_Zu erledigen_.
Von welchem Datum ist das Austrittsabkommen, das im Text über den Brexit und das Vergaberecht genannt wird?

_Übungstext_.
^^^^^^^^^^^^^^^^

Brexit: Wie viel Brexit steckt im Brexit-Abkommen für das Vergaberecht?
Der Austritt des Vereinigten Königreiches aus der Europäischen Union und das Stichwort Brexit sind in den letzten Jahren an niemandem vorbei gekommen. Für das Vergaberecht bedeutete dies eine enorme Ungewissheit, inwiefern britische Ausschreibungen für deutsche Unternehmen zugänglich sein werden und wie deutsche Auftraggeber britische Bieter in Zukunft behandeln müssen. Zu den vielen denkbaren Szenarien, wie das Austrittsabkommen gestaltet werden kann, wurde in dieser Zeit vom „No-Deal-Brexit“ bis zum „Exit vom Brexit“ alles diskutiert. Auch vergaberechtlich waren viele Konstellationen denkbar. Mit dem Austrittsabkommen vom 31.12.2020 ((EU) L 444/14) gibt es nun Gewissheit. Im Folgenden soll der Inhalt des Abkommens hinsichtlich des öffentlichen Auftragswesens dargestellt und eingeordnet werden.
Welche Bedeutung hat das GPA für das Austrittsabkommen?

^^^^^^^^^^^^^^^^

_Datenauszug_.
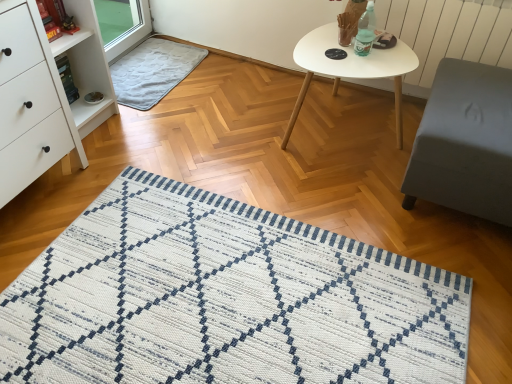
This screenshot has width=512, height=384. What are the coordinates of `free point to the left of white matte oval table at upper center` in the screenshot? It's located at (239, 156).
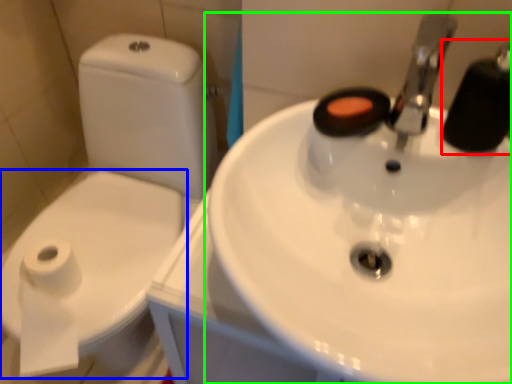
Question: Which object is positioned farthest from plumbing fixture (highlighted by a red box)? Select from bidet (highlighted by a blue box) and sink (highlighted by a green box).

^^^^^^^^^^^^^^^^

_Ergebnis_.
Das Austrittsabkommen ist vom 31.12.2020.